Correia e Silva, ülkenin en büyük probleminin, oldukça yüksek düzeylerde seyretmekte olan ve esasen Afrika Kalkınma Bankası’ndan, Dünya Bankası’ndan ve Portekiz’den alınan kalkınma kredilerinden oluşan dış borç stoku olduğunu belirtti. Yeşil Burun Adaları, 1975 yılında Portekiz’den ayrılarak bağımsızlığını ilan etmişti. Correia e Silva: “Borçlardaki faiz oranları düşük, ancak bu borçlar birer engel olmayı sürdürüyor. Stratejimiz, borç stokunu daha sürdürülebilir seviyelere çekmek.”
Ülkenin dış borcu, geçtiğimiz yıl GSYİH’in yaklaşık %63’üne karşılık gelmekteydi. Bu oran, IMF’nin risk eşiği olan %50’nin üzerinde ve 2020 yılına kadar %59’a düşeceği öngörülüyor.
Correia e Silva, devletin sahibi olduğu TACV Cabo Verde Havayolları’nın pratikte iflas etmiş durumda olduğunu ve özelleştirileceğini belirtti. Şirketin faaliyette bulunmayan bir adet uçağı bulunuyor. Hükümet geçtiğimiz Ağustos ayında Icelandair Group HF’yi, şirketin idari ortağı olarak belirledi.
Hükümetin, bu takımada ülkesini bir havacılık üssü olarak konumlandırmaya yönelik planlarının bir parçası olarak, havalimanlarını idare etmek için kalkınma ortakları edinmeye yönelik bir arzusunun bulunduğunu söyleyen Correia e Silva, bu ortaklığa dair açıklamalarda bulundu: “Şu an iktidarda olan hükümet iş başı yaptığında, bu havayolu şirketinin yeniden yapılandırılması gerektiği açıkça ortadaydı. Bizler, TACV’nin sermayesine katılımların gerçekleşebilmesi için bu ilişkiyi geliştirmek istiyoruz.”
Hükümet ayrıca turizmi tesis odaklı bir modelden, ülkenin idaresi altındaki her bir adanın farklı olanaklar sunduğu bir sektöre kaydırma umudunu taşıyor.

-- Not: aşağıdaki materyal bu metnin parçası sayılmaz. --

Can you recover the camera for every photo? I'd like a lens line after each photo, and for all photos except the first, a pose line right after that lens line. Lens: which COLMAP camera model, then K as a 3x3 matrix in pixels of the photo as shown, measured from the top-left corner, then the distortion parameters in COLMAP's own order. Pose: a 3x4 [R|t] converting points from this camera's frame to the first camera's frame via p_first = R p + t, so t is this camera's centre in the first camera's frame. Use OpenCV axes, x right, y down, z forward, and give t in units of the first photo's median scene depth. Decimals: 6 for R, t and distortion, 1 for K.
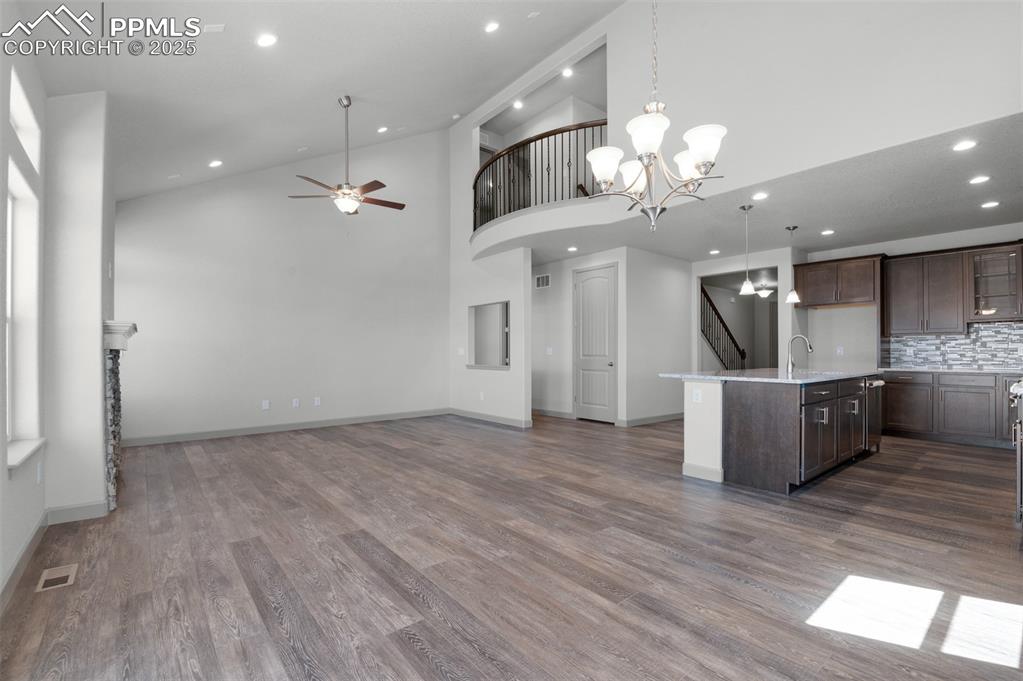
lens RADIAL K [[445.5, 0, 515.6], [0, 445.5, 351.9], [0, 0, 1]] dist [-0.001162, -0.001536]
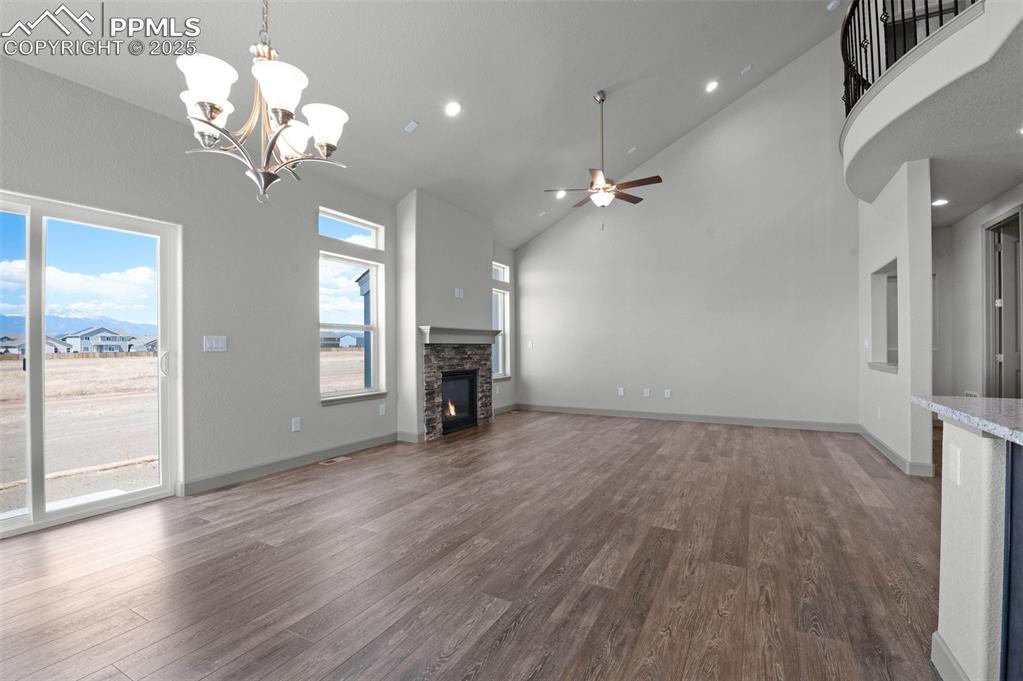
lens RADIAL K [[445.5, 0, 515.6], [0, 445.5, 351.9], [0, 0, 1]] dist [-0.001162, -0.001536]
pose [[0.389275, 0.012883, -0.921031, 0.658637], [0.004603, 0.999863, 0.015931, -0.000529], [0.921110, -0.010441, 0.389162, 0.585883]]
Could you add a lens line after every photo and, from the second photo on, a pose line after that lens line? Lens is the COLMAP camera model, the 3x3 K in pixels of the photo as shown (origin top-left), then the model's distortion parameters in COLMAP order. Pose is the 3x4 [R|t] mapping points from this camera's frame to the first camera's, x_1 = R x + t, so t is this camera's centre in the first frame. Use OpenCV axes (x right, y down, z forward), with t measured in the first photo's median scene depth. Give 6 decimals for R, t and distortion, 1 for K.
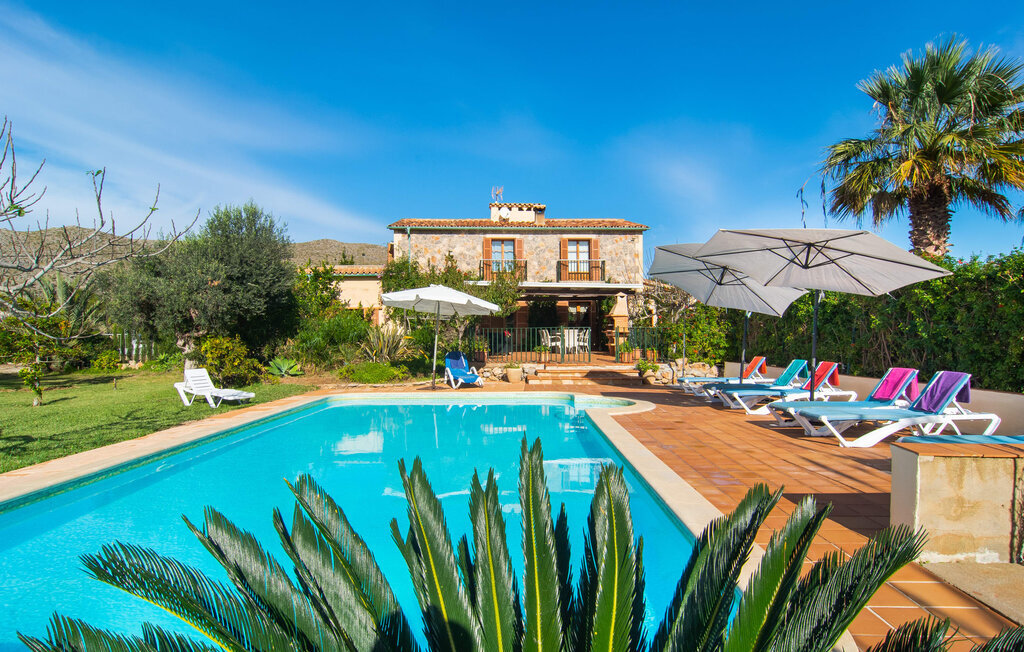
lens RADIAL K [[563.4, 0, 515.6], [0, 563.4, 331.5], [0, 0, 1]] dist [0.001880, -0.000488]
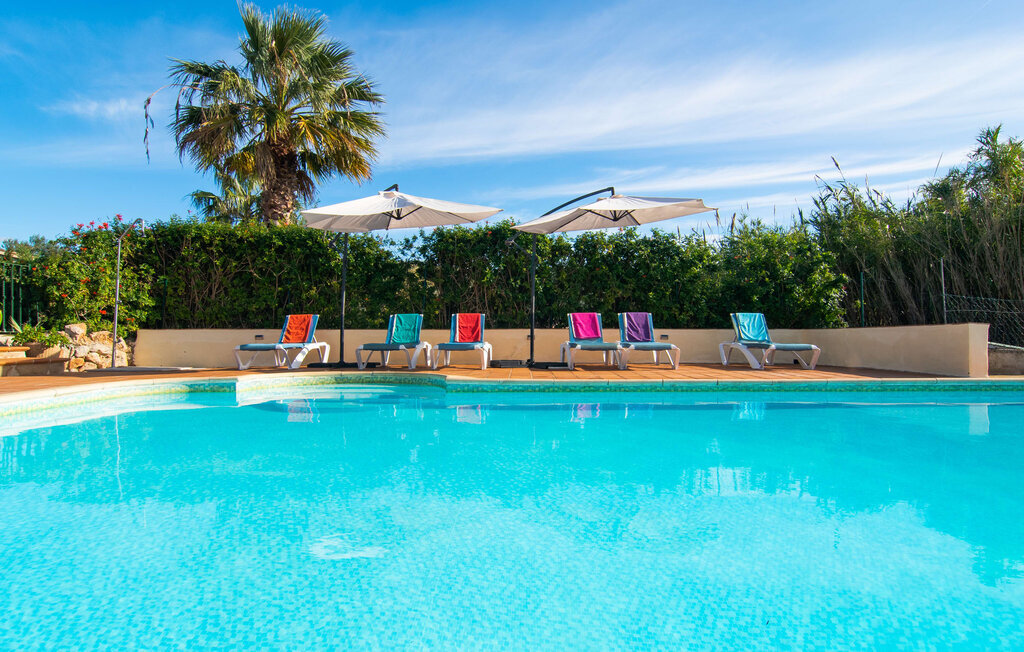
lens RADIAL K [[611.9, 0, 512.0], [0, 611.9, 326.0], [0, 0, 1]] dist [0.000441, 0.000269]
pose [[0.008250, 0.018510, 0.999795, -0.177791], [-0.006608, 0.999808, -0.018456, 0.034099], [-0.999944, -0.006455, 0.008371, 0.335135]]
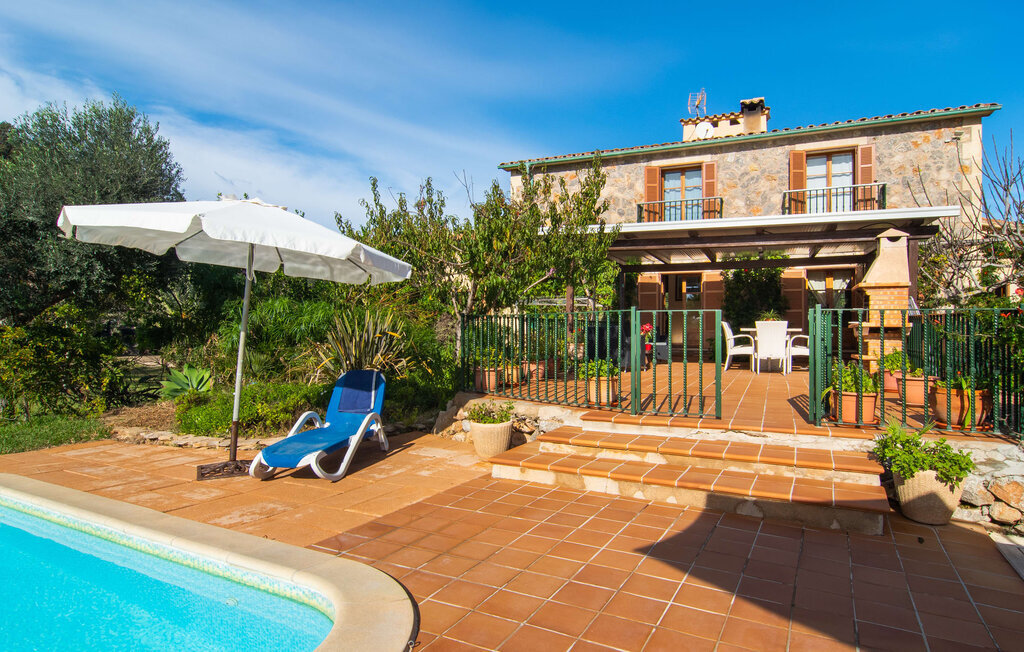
lens RADIAL K [[594.2, 0, 515.9], [0, 594.2, 330.4], [0, 0, 1]] dist [-0.000232, -0.001313]
pose [[0.887900, 0.008577, -0.459956, 0.112345], [-0.005768, 0.999955, 0.007511, 0.001587], [0.460000, -0.004016, 0.887910, 0.386650]]
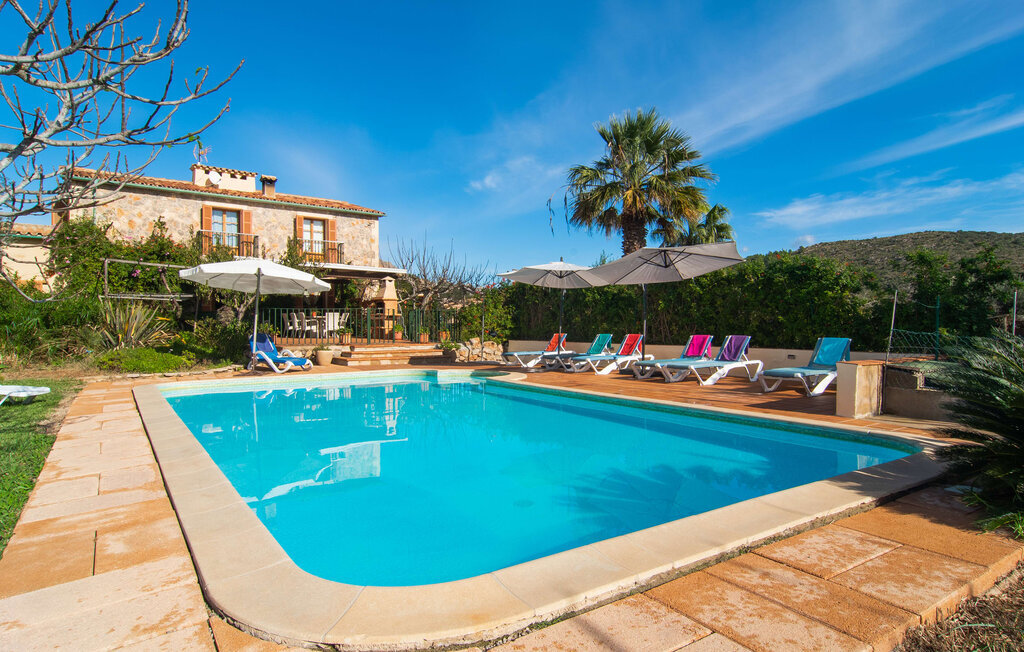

Correia e Silva, Sal ve Boavista adalarının plajlarının bulunduğunu, diğer adaların ise macera dolu deneyimler sunabileceğini söyledi. Ayrıca, turizmin, tarımda ülkenin iç talebini karşılamaya dayanan bir sistemden, ziyaretçilere hizmet veren; daha iyi bir dağıtım ağına, adalar arası ulaştırmaya ve lojistiğe ihtiyaç duyan bir sisteme doğru evrilme sürecini mümkün kıldığını belirtti.
Correia e Silva, son olarak, Yeşil Burun Adaları’nın ayrıca, adalarda kolayca yetiştirilen, papaya meyvesi gibi niş tarım ürünlerinin Avrupa’ya ihraç edilmesine yönelik fırsatların arayışında olduğunu da sözlerine ekledi.